The Rare Autoimmune Rheumatic Diseases Alliance (RAIRDA) recently published a report highlighting the obstacles to diagnosis, treatment, and lifestyle experienced by people with rare autoimmune rheumatic diseases, like anti-neutrophil cytoplasmic autoantibody (ANCA) vasculitis, or AAV.
The report, titled “Reduce, Improve, Empower,” was published Feb. 28, 2018, to coincide with Rare Disease Day, and reflects the accounts of more than 2,000 people in the United Kingdom who live with some of these diseases.
The report was written with particular focus on three conditions: systemic lupus erythematosus (SLE), scleroderma, and vasculitis. But the results are likely to be applicable to other conditions where the body’s immune system becomes overactive.
Because about 1 in 17 people will be affected by a rare disease at some point in their life — in the U.K. this means about 3.5 million people — the National Health Service (NHS) published the UK Strategy for Rare Diseases in 2013.
The NHS’ goal was to provide direction for the healthcare needs of people living with rare diseases.

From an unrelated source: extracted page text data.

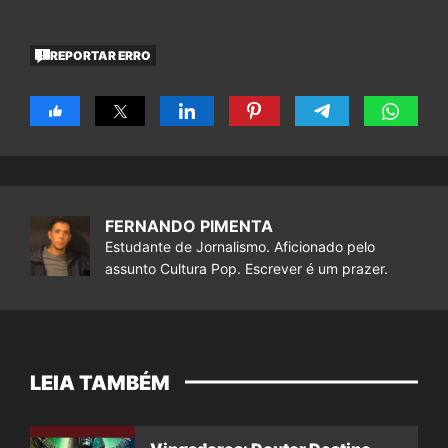
REPORTAR ERRO
FERNANDO PIMENTA
Estudante de Jornalismo. Aficionado pelo
assunto Cultura Pop. Escrever é um prazer.
LEIA TAMBÉM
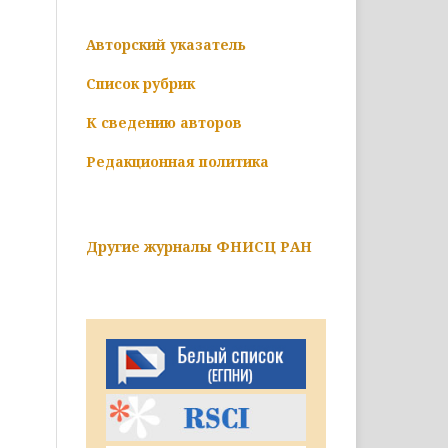
Авторский указатель
Список рубрик
К сведению авторов
Редакционная политика
Другие журналы ФНИСЦ РАН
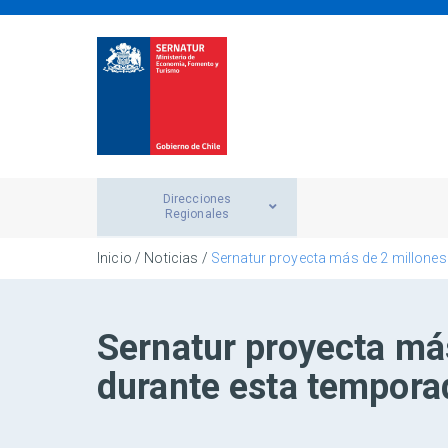
Direcciones
Regionales
Inicio
/
Noticias
/
Sernatur proyecta más de 2 millones
Sernatur proyecta más
durante esta tempora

The UK Strategy was well received and contains 51 distinct commitments designed to improve health and social care for rare diseases.
However, specialists are concerned that the focus of the strategy and implementation to date has focused mainly on rare genetic conditions, leaving out the nearly 700,000 people that currently live with non-genetic rare diseases.
To see whether there is a real risk that the needs of the people living with non-genetic rare diseases are being left behind, in 2017 RAIRDA conducted a survey of its patient members. The survey was designed to assess patients’ experiences with specific aspects of care highlighted by the 2013 Strategy for Rare Diseases.
The report highlights the main findings of the U.K. survey, which was distributed via social media, e-newsletters, and forums. It had 47 questions, and received more than 2,300 responses from England, Northern Ireland, Scotland and Wales.
Key findings from the survey include that:
- 44 percent of patients reported they waited more than three years from first symptom to receiving a correct diagnosis;
- 33 percent said they routinely visited two locations for their care, with another third visiting three or more sites;
- A whopping 93 percent of respondents said they saw clinicians from multiple medical specialties as part of their routine treatment, but only one in five can do so at a joint clinic;
- 61 percent were not confident that there was a coordinated plan in place for their care;
- Another 61 percent said they were struggling to cope with their condition;
- 44 percent felt their condition had a negative effect on their family;
- 45 percent reported that either they or their partners were forced to reduce their working hours, or give up work entirely, as a result of their condition;
- 40 percent said they didn’t feel like they have enough information and support from the hospital in living with their condition.
RAIRDA received a total of 2,389 survey responses, of which 288 were excluded because either the diagnosis was not stated or could not be classified into one of the three main conditions. After selection, 2,101 responses were analyzed, composed of 1,098 people with lupus, 527 with vasculitis, and 476 with scleroderma.
“This report demonstrates for the first time the similar needs and experiences of people living with rare autoimmune rheumatic diseases,” Peter Lanyon, chair of RAIRDA, said in a press release.
“These findings are a stark reminder of the challenges that people living with these conditions face, from getting a diagnosis, to accessing treatment and to coping with the impacts on home, work and family life,” he said. “So we have set out a series of potential solutions linked to three important aims — to reduce delays in diagnosis, to improve the coordination of care, and to empower people with greater knowledge.”